_TO BE DONE:_
(a) Name every group or organization mentioned in the drone strikes article.
(b) Summarize the drone strikes article in two sentences.
(c) Reproduce the drone strikes article between "Pakistan reached an" and "double-dealing in private.", inclusive.

Pakistan reached an understanding with the United
States on drone strikes targeting militants and the attacks can
be useful, said the leaked remarks of a former intelligence
chief.
Pakistan
publicly condemns US missile attacks on Taliban and al Qaeda
operatives as a violation of its sovereignty, but the new
revelations are the latest sign of double-dealing in private.
They come
in findings of a Pakistani investigation into how al-Qaeda
leader Osama bin Laden evaded detection for nearly a decade,
which were
published by the Al-Jazeera news network Monday.
Ahmed
Shuja Pasha, who headed Pakistan’s premier Inter-Services
Intelligence (ISI) agency at the time of bin Laden’s killing in
2011, told investigators that drone strikes had their uses.
“The DG
(director general) said there were no written agreements. There
was a political understanding,” the report said.
The
Americans had been asked to stop drone strikes because they
caused civilian casualties, but “it was easier to say no to them
in the beginning, but ‘now it was more difficult’ to do so,” it
quoted the former spymaster as saying.
“Admittedly the drone attacks had their utility, but they
represented a breach of national sovereignty. They were legal
according to American law but illegal according to international
law,” the report quoted the ISI chief as saying.
He also
confirmed that Shamsi air base, in southwestern Pakistan, had
been used for US drone strikes against people in the country.
Pakistan
ordered US personnel to leave the base after botched US air
strikes killed 24 Pakistani soldiers in November 2011.

Records from a data collection:
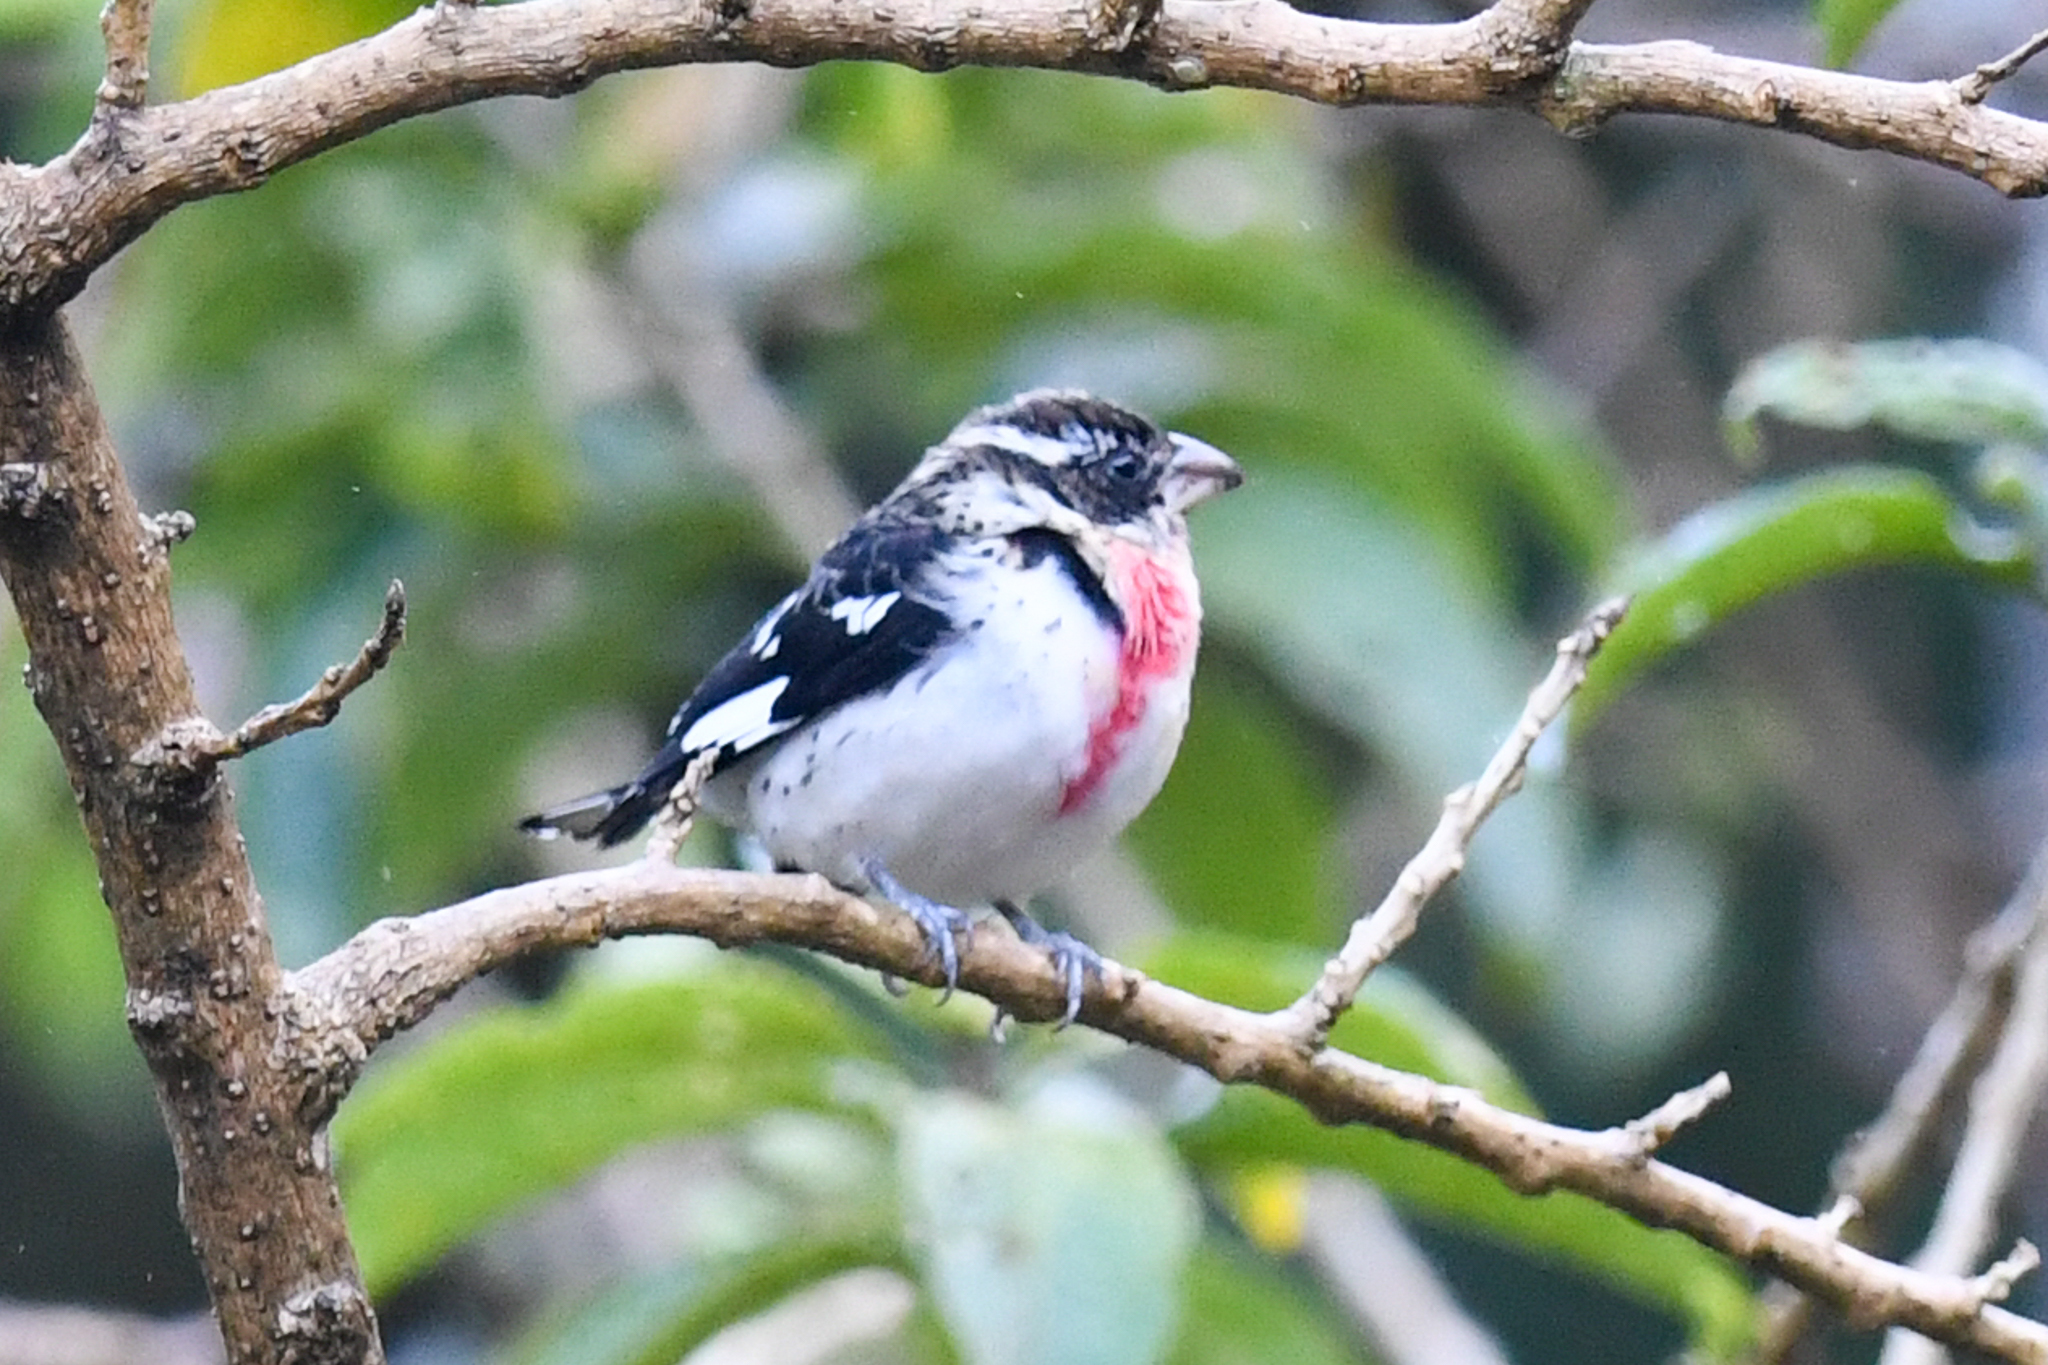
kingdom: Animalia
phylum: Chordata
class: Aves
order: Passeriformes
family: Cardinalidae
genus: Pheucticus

...

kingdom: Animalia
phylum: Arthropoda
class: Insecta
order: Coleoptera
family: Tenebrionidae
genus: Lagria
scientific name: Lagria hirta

==

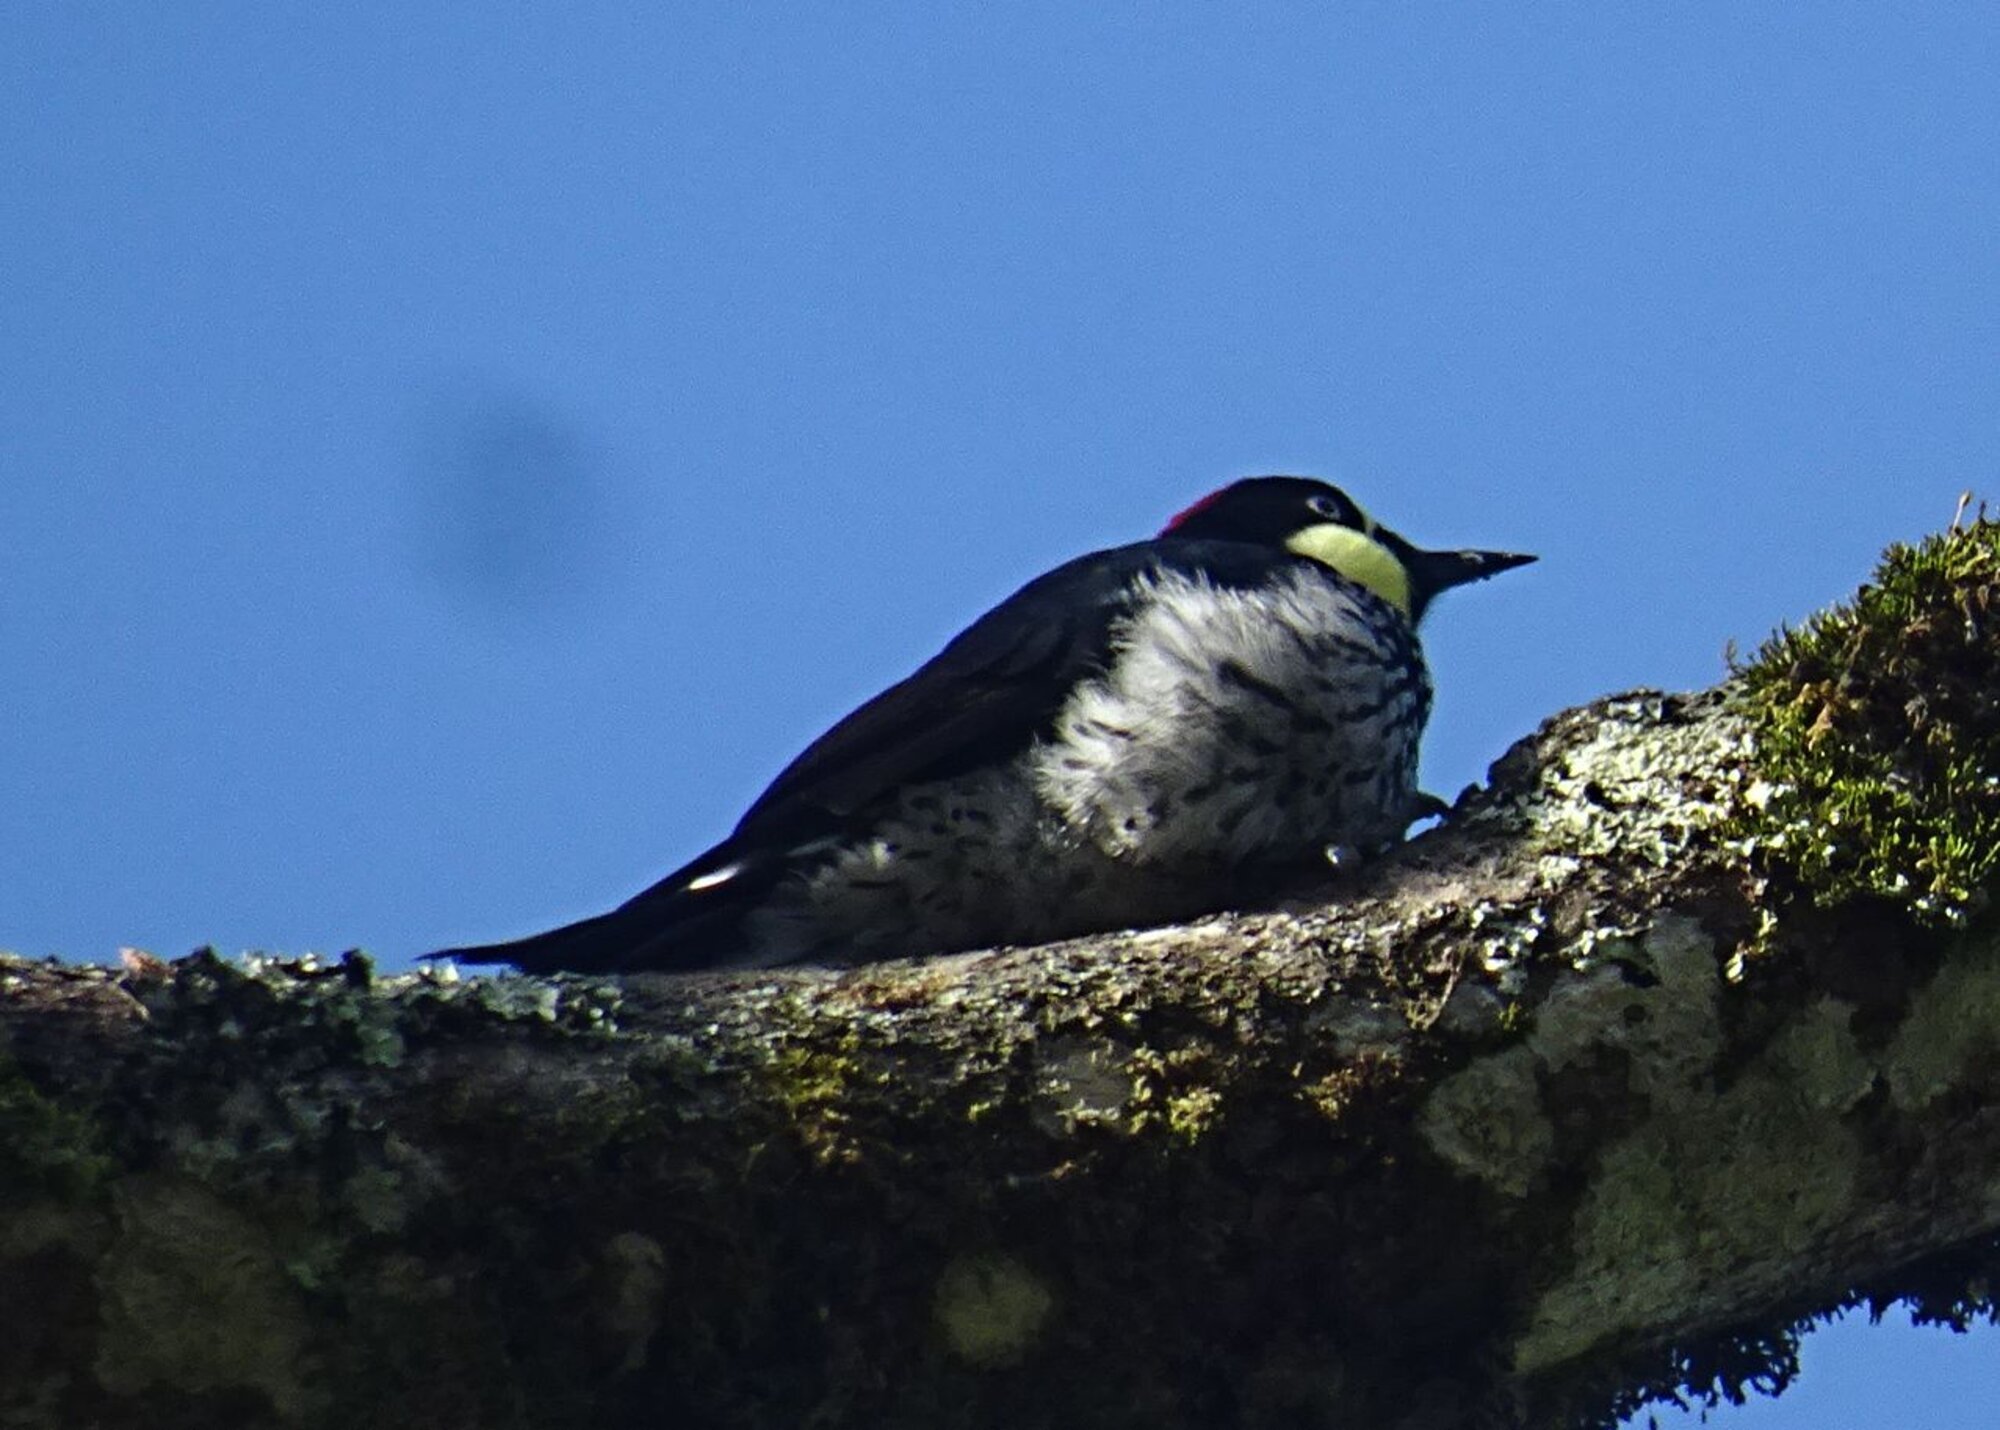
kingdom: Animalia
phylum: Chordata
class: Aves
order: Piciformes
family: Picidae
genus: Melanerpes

_ANSWERS TO THE EXERCISE:_
(a)
- Taliban
- al Qaeda
- Al-Jazeera news network
- Inter-Services Intelligence (ISI)

(b) Leaked findings of a Pakistani investigation into how Osama bin Laden evaded detection, published by Al-Jazeera, show that former ISI chief Ahmed Shuja Pasha told investigators there was a political understanding with the United States on drone strikes and that the attacks had their utility, even though Pakistan publicly condemns them as a violation of its sovereignty. He also confirmed that Shamsi air base had been used for US drone strikes, and Pakistan ordered US personnel to leave the base after botched US air strikes killed 24 Pakistani soldiers in November 2011.

(c)
Pakistan reached an understanding with the United
States on drone strikes targeting militants and the attacks can
be useful, said the leaked remarks of a former intelligence
chief.
Pakistan
publicly condemns US missile attacks on Taliban and al Qaeda
operatives as a violation of its sovereignty, but the new
revelations are the latest sign of double-dealing in private.